A Makeover for Monogamy
Monogamy is so engrained in our society that in the 1985 case of Potter v. Murray City, the court upheld the original decision to terminate a police officer for bigamy because, according to the judges, “monogamy is inextricably woven into the fabric of our society.” How can we continue to support that rigid claim with divorce rates as high as 50 percent and adultery rates 30 to 50 percent in the United States? We cannot and should not do away with monogamy, but maybe polyamory, or at least the values it upholds, can offer monogamy the makeover it needs.
Part of that makeover involves an intense period of psychospiritual growth—the “transcendence of emotional maturity away from exclusivity and possessiveness, integration of sensuous and spiritual love, [and the] transformation of jealousy,” according to Ferrar.
Before the makeover can happen, though, mainstream culture needs to accept that not everyone fits into cookie-cutter, traditional monogamy—especially supermonogamy.
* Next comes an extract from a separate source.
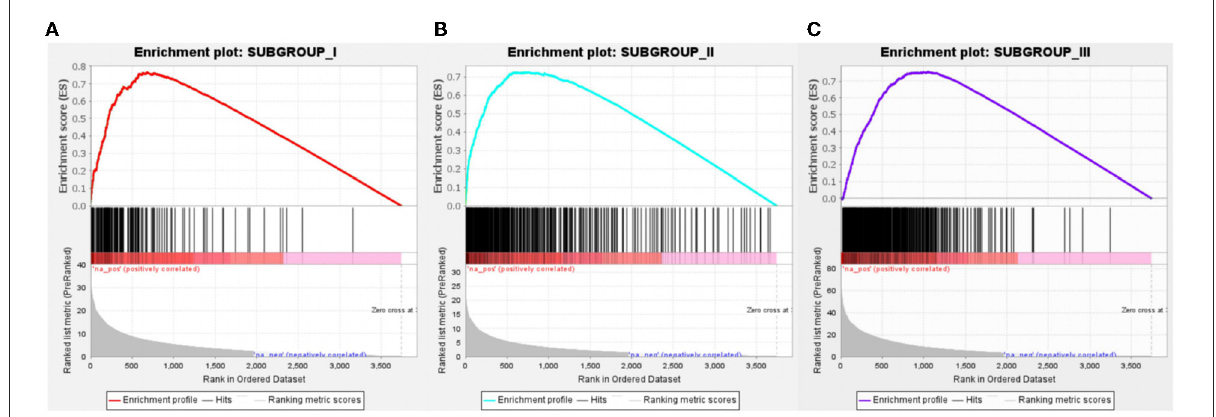
FIGURE7 Gene Set Enrichment Analysis of subgroup-specific upregulated genes. (A) Compared to the ND group, specific genes in subgroup I was significantly upregulated, n = 149. (B) Compared to the ND group, specific genes in subgroup II were significantly upregulated, n = 403. (C) Compared to the ND group, specific genes in subgroup III were significantly upregulated, n = 491. FDR < 0.001.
If sociology cannot convince people, science may now be able to. Scientists in the United States inserted DNA containing vasopressin (the hormone associated with attachment bonds) from a monogamous species of mice called the prairie voles into males of a different, highly promiscuous species. Almost immediately after the insertion, the promiscuous species turned monogamous. Through the study, scientists were able to theorize that a similar effect would happen in humans who have the vasopressin receptor gene. Basically, humans with that receptor are more inclined to be monogamous than others.
The hardest question we as college students must ask is how we can redefine the hookup or relationship culture at CC to include polyamory as an accepted practice. Since arriving at CC, Hart Gentry has found finding other students interested in polyamory more challenging than doing so in the Bay Area.
“The Bay Area and Berkeley have a tight-knit, defined polyamorous community even though it is obscure and less well-known. Here, people are a lot younger and have a lot less knowledge about what they want out of a sexual relationship,” Hart Gentry said. “It’s less open in general. When I try to talk about what this, a relationship, with someone here, means and what they want, it’s unexpected and awkward, even though it’s not polyamorous. Things are not said clearly, which is difficult and different for me.”
She continued on to say that many people mistake polyamory for polygamy or have a view of it as legalized cheating where people are just seeking out the best of both worlds: a hookup with no ties and a relationship. Rather than being a dishonest cheater, polyamorous people define what sort of relationship they want, while being willing and open to change.
“College students are still developing those skills, I’m still developing skills,” Hart Gentry said. “I want to pursue polyamory more, since it’s resonating with me more. I want to be able to explore and navigate that in a college setting.”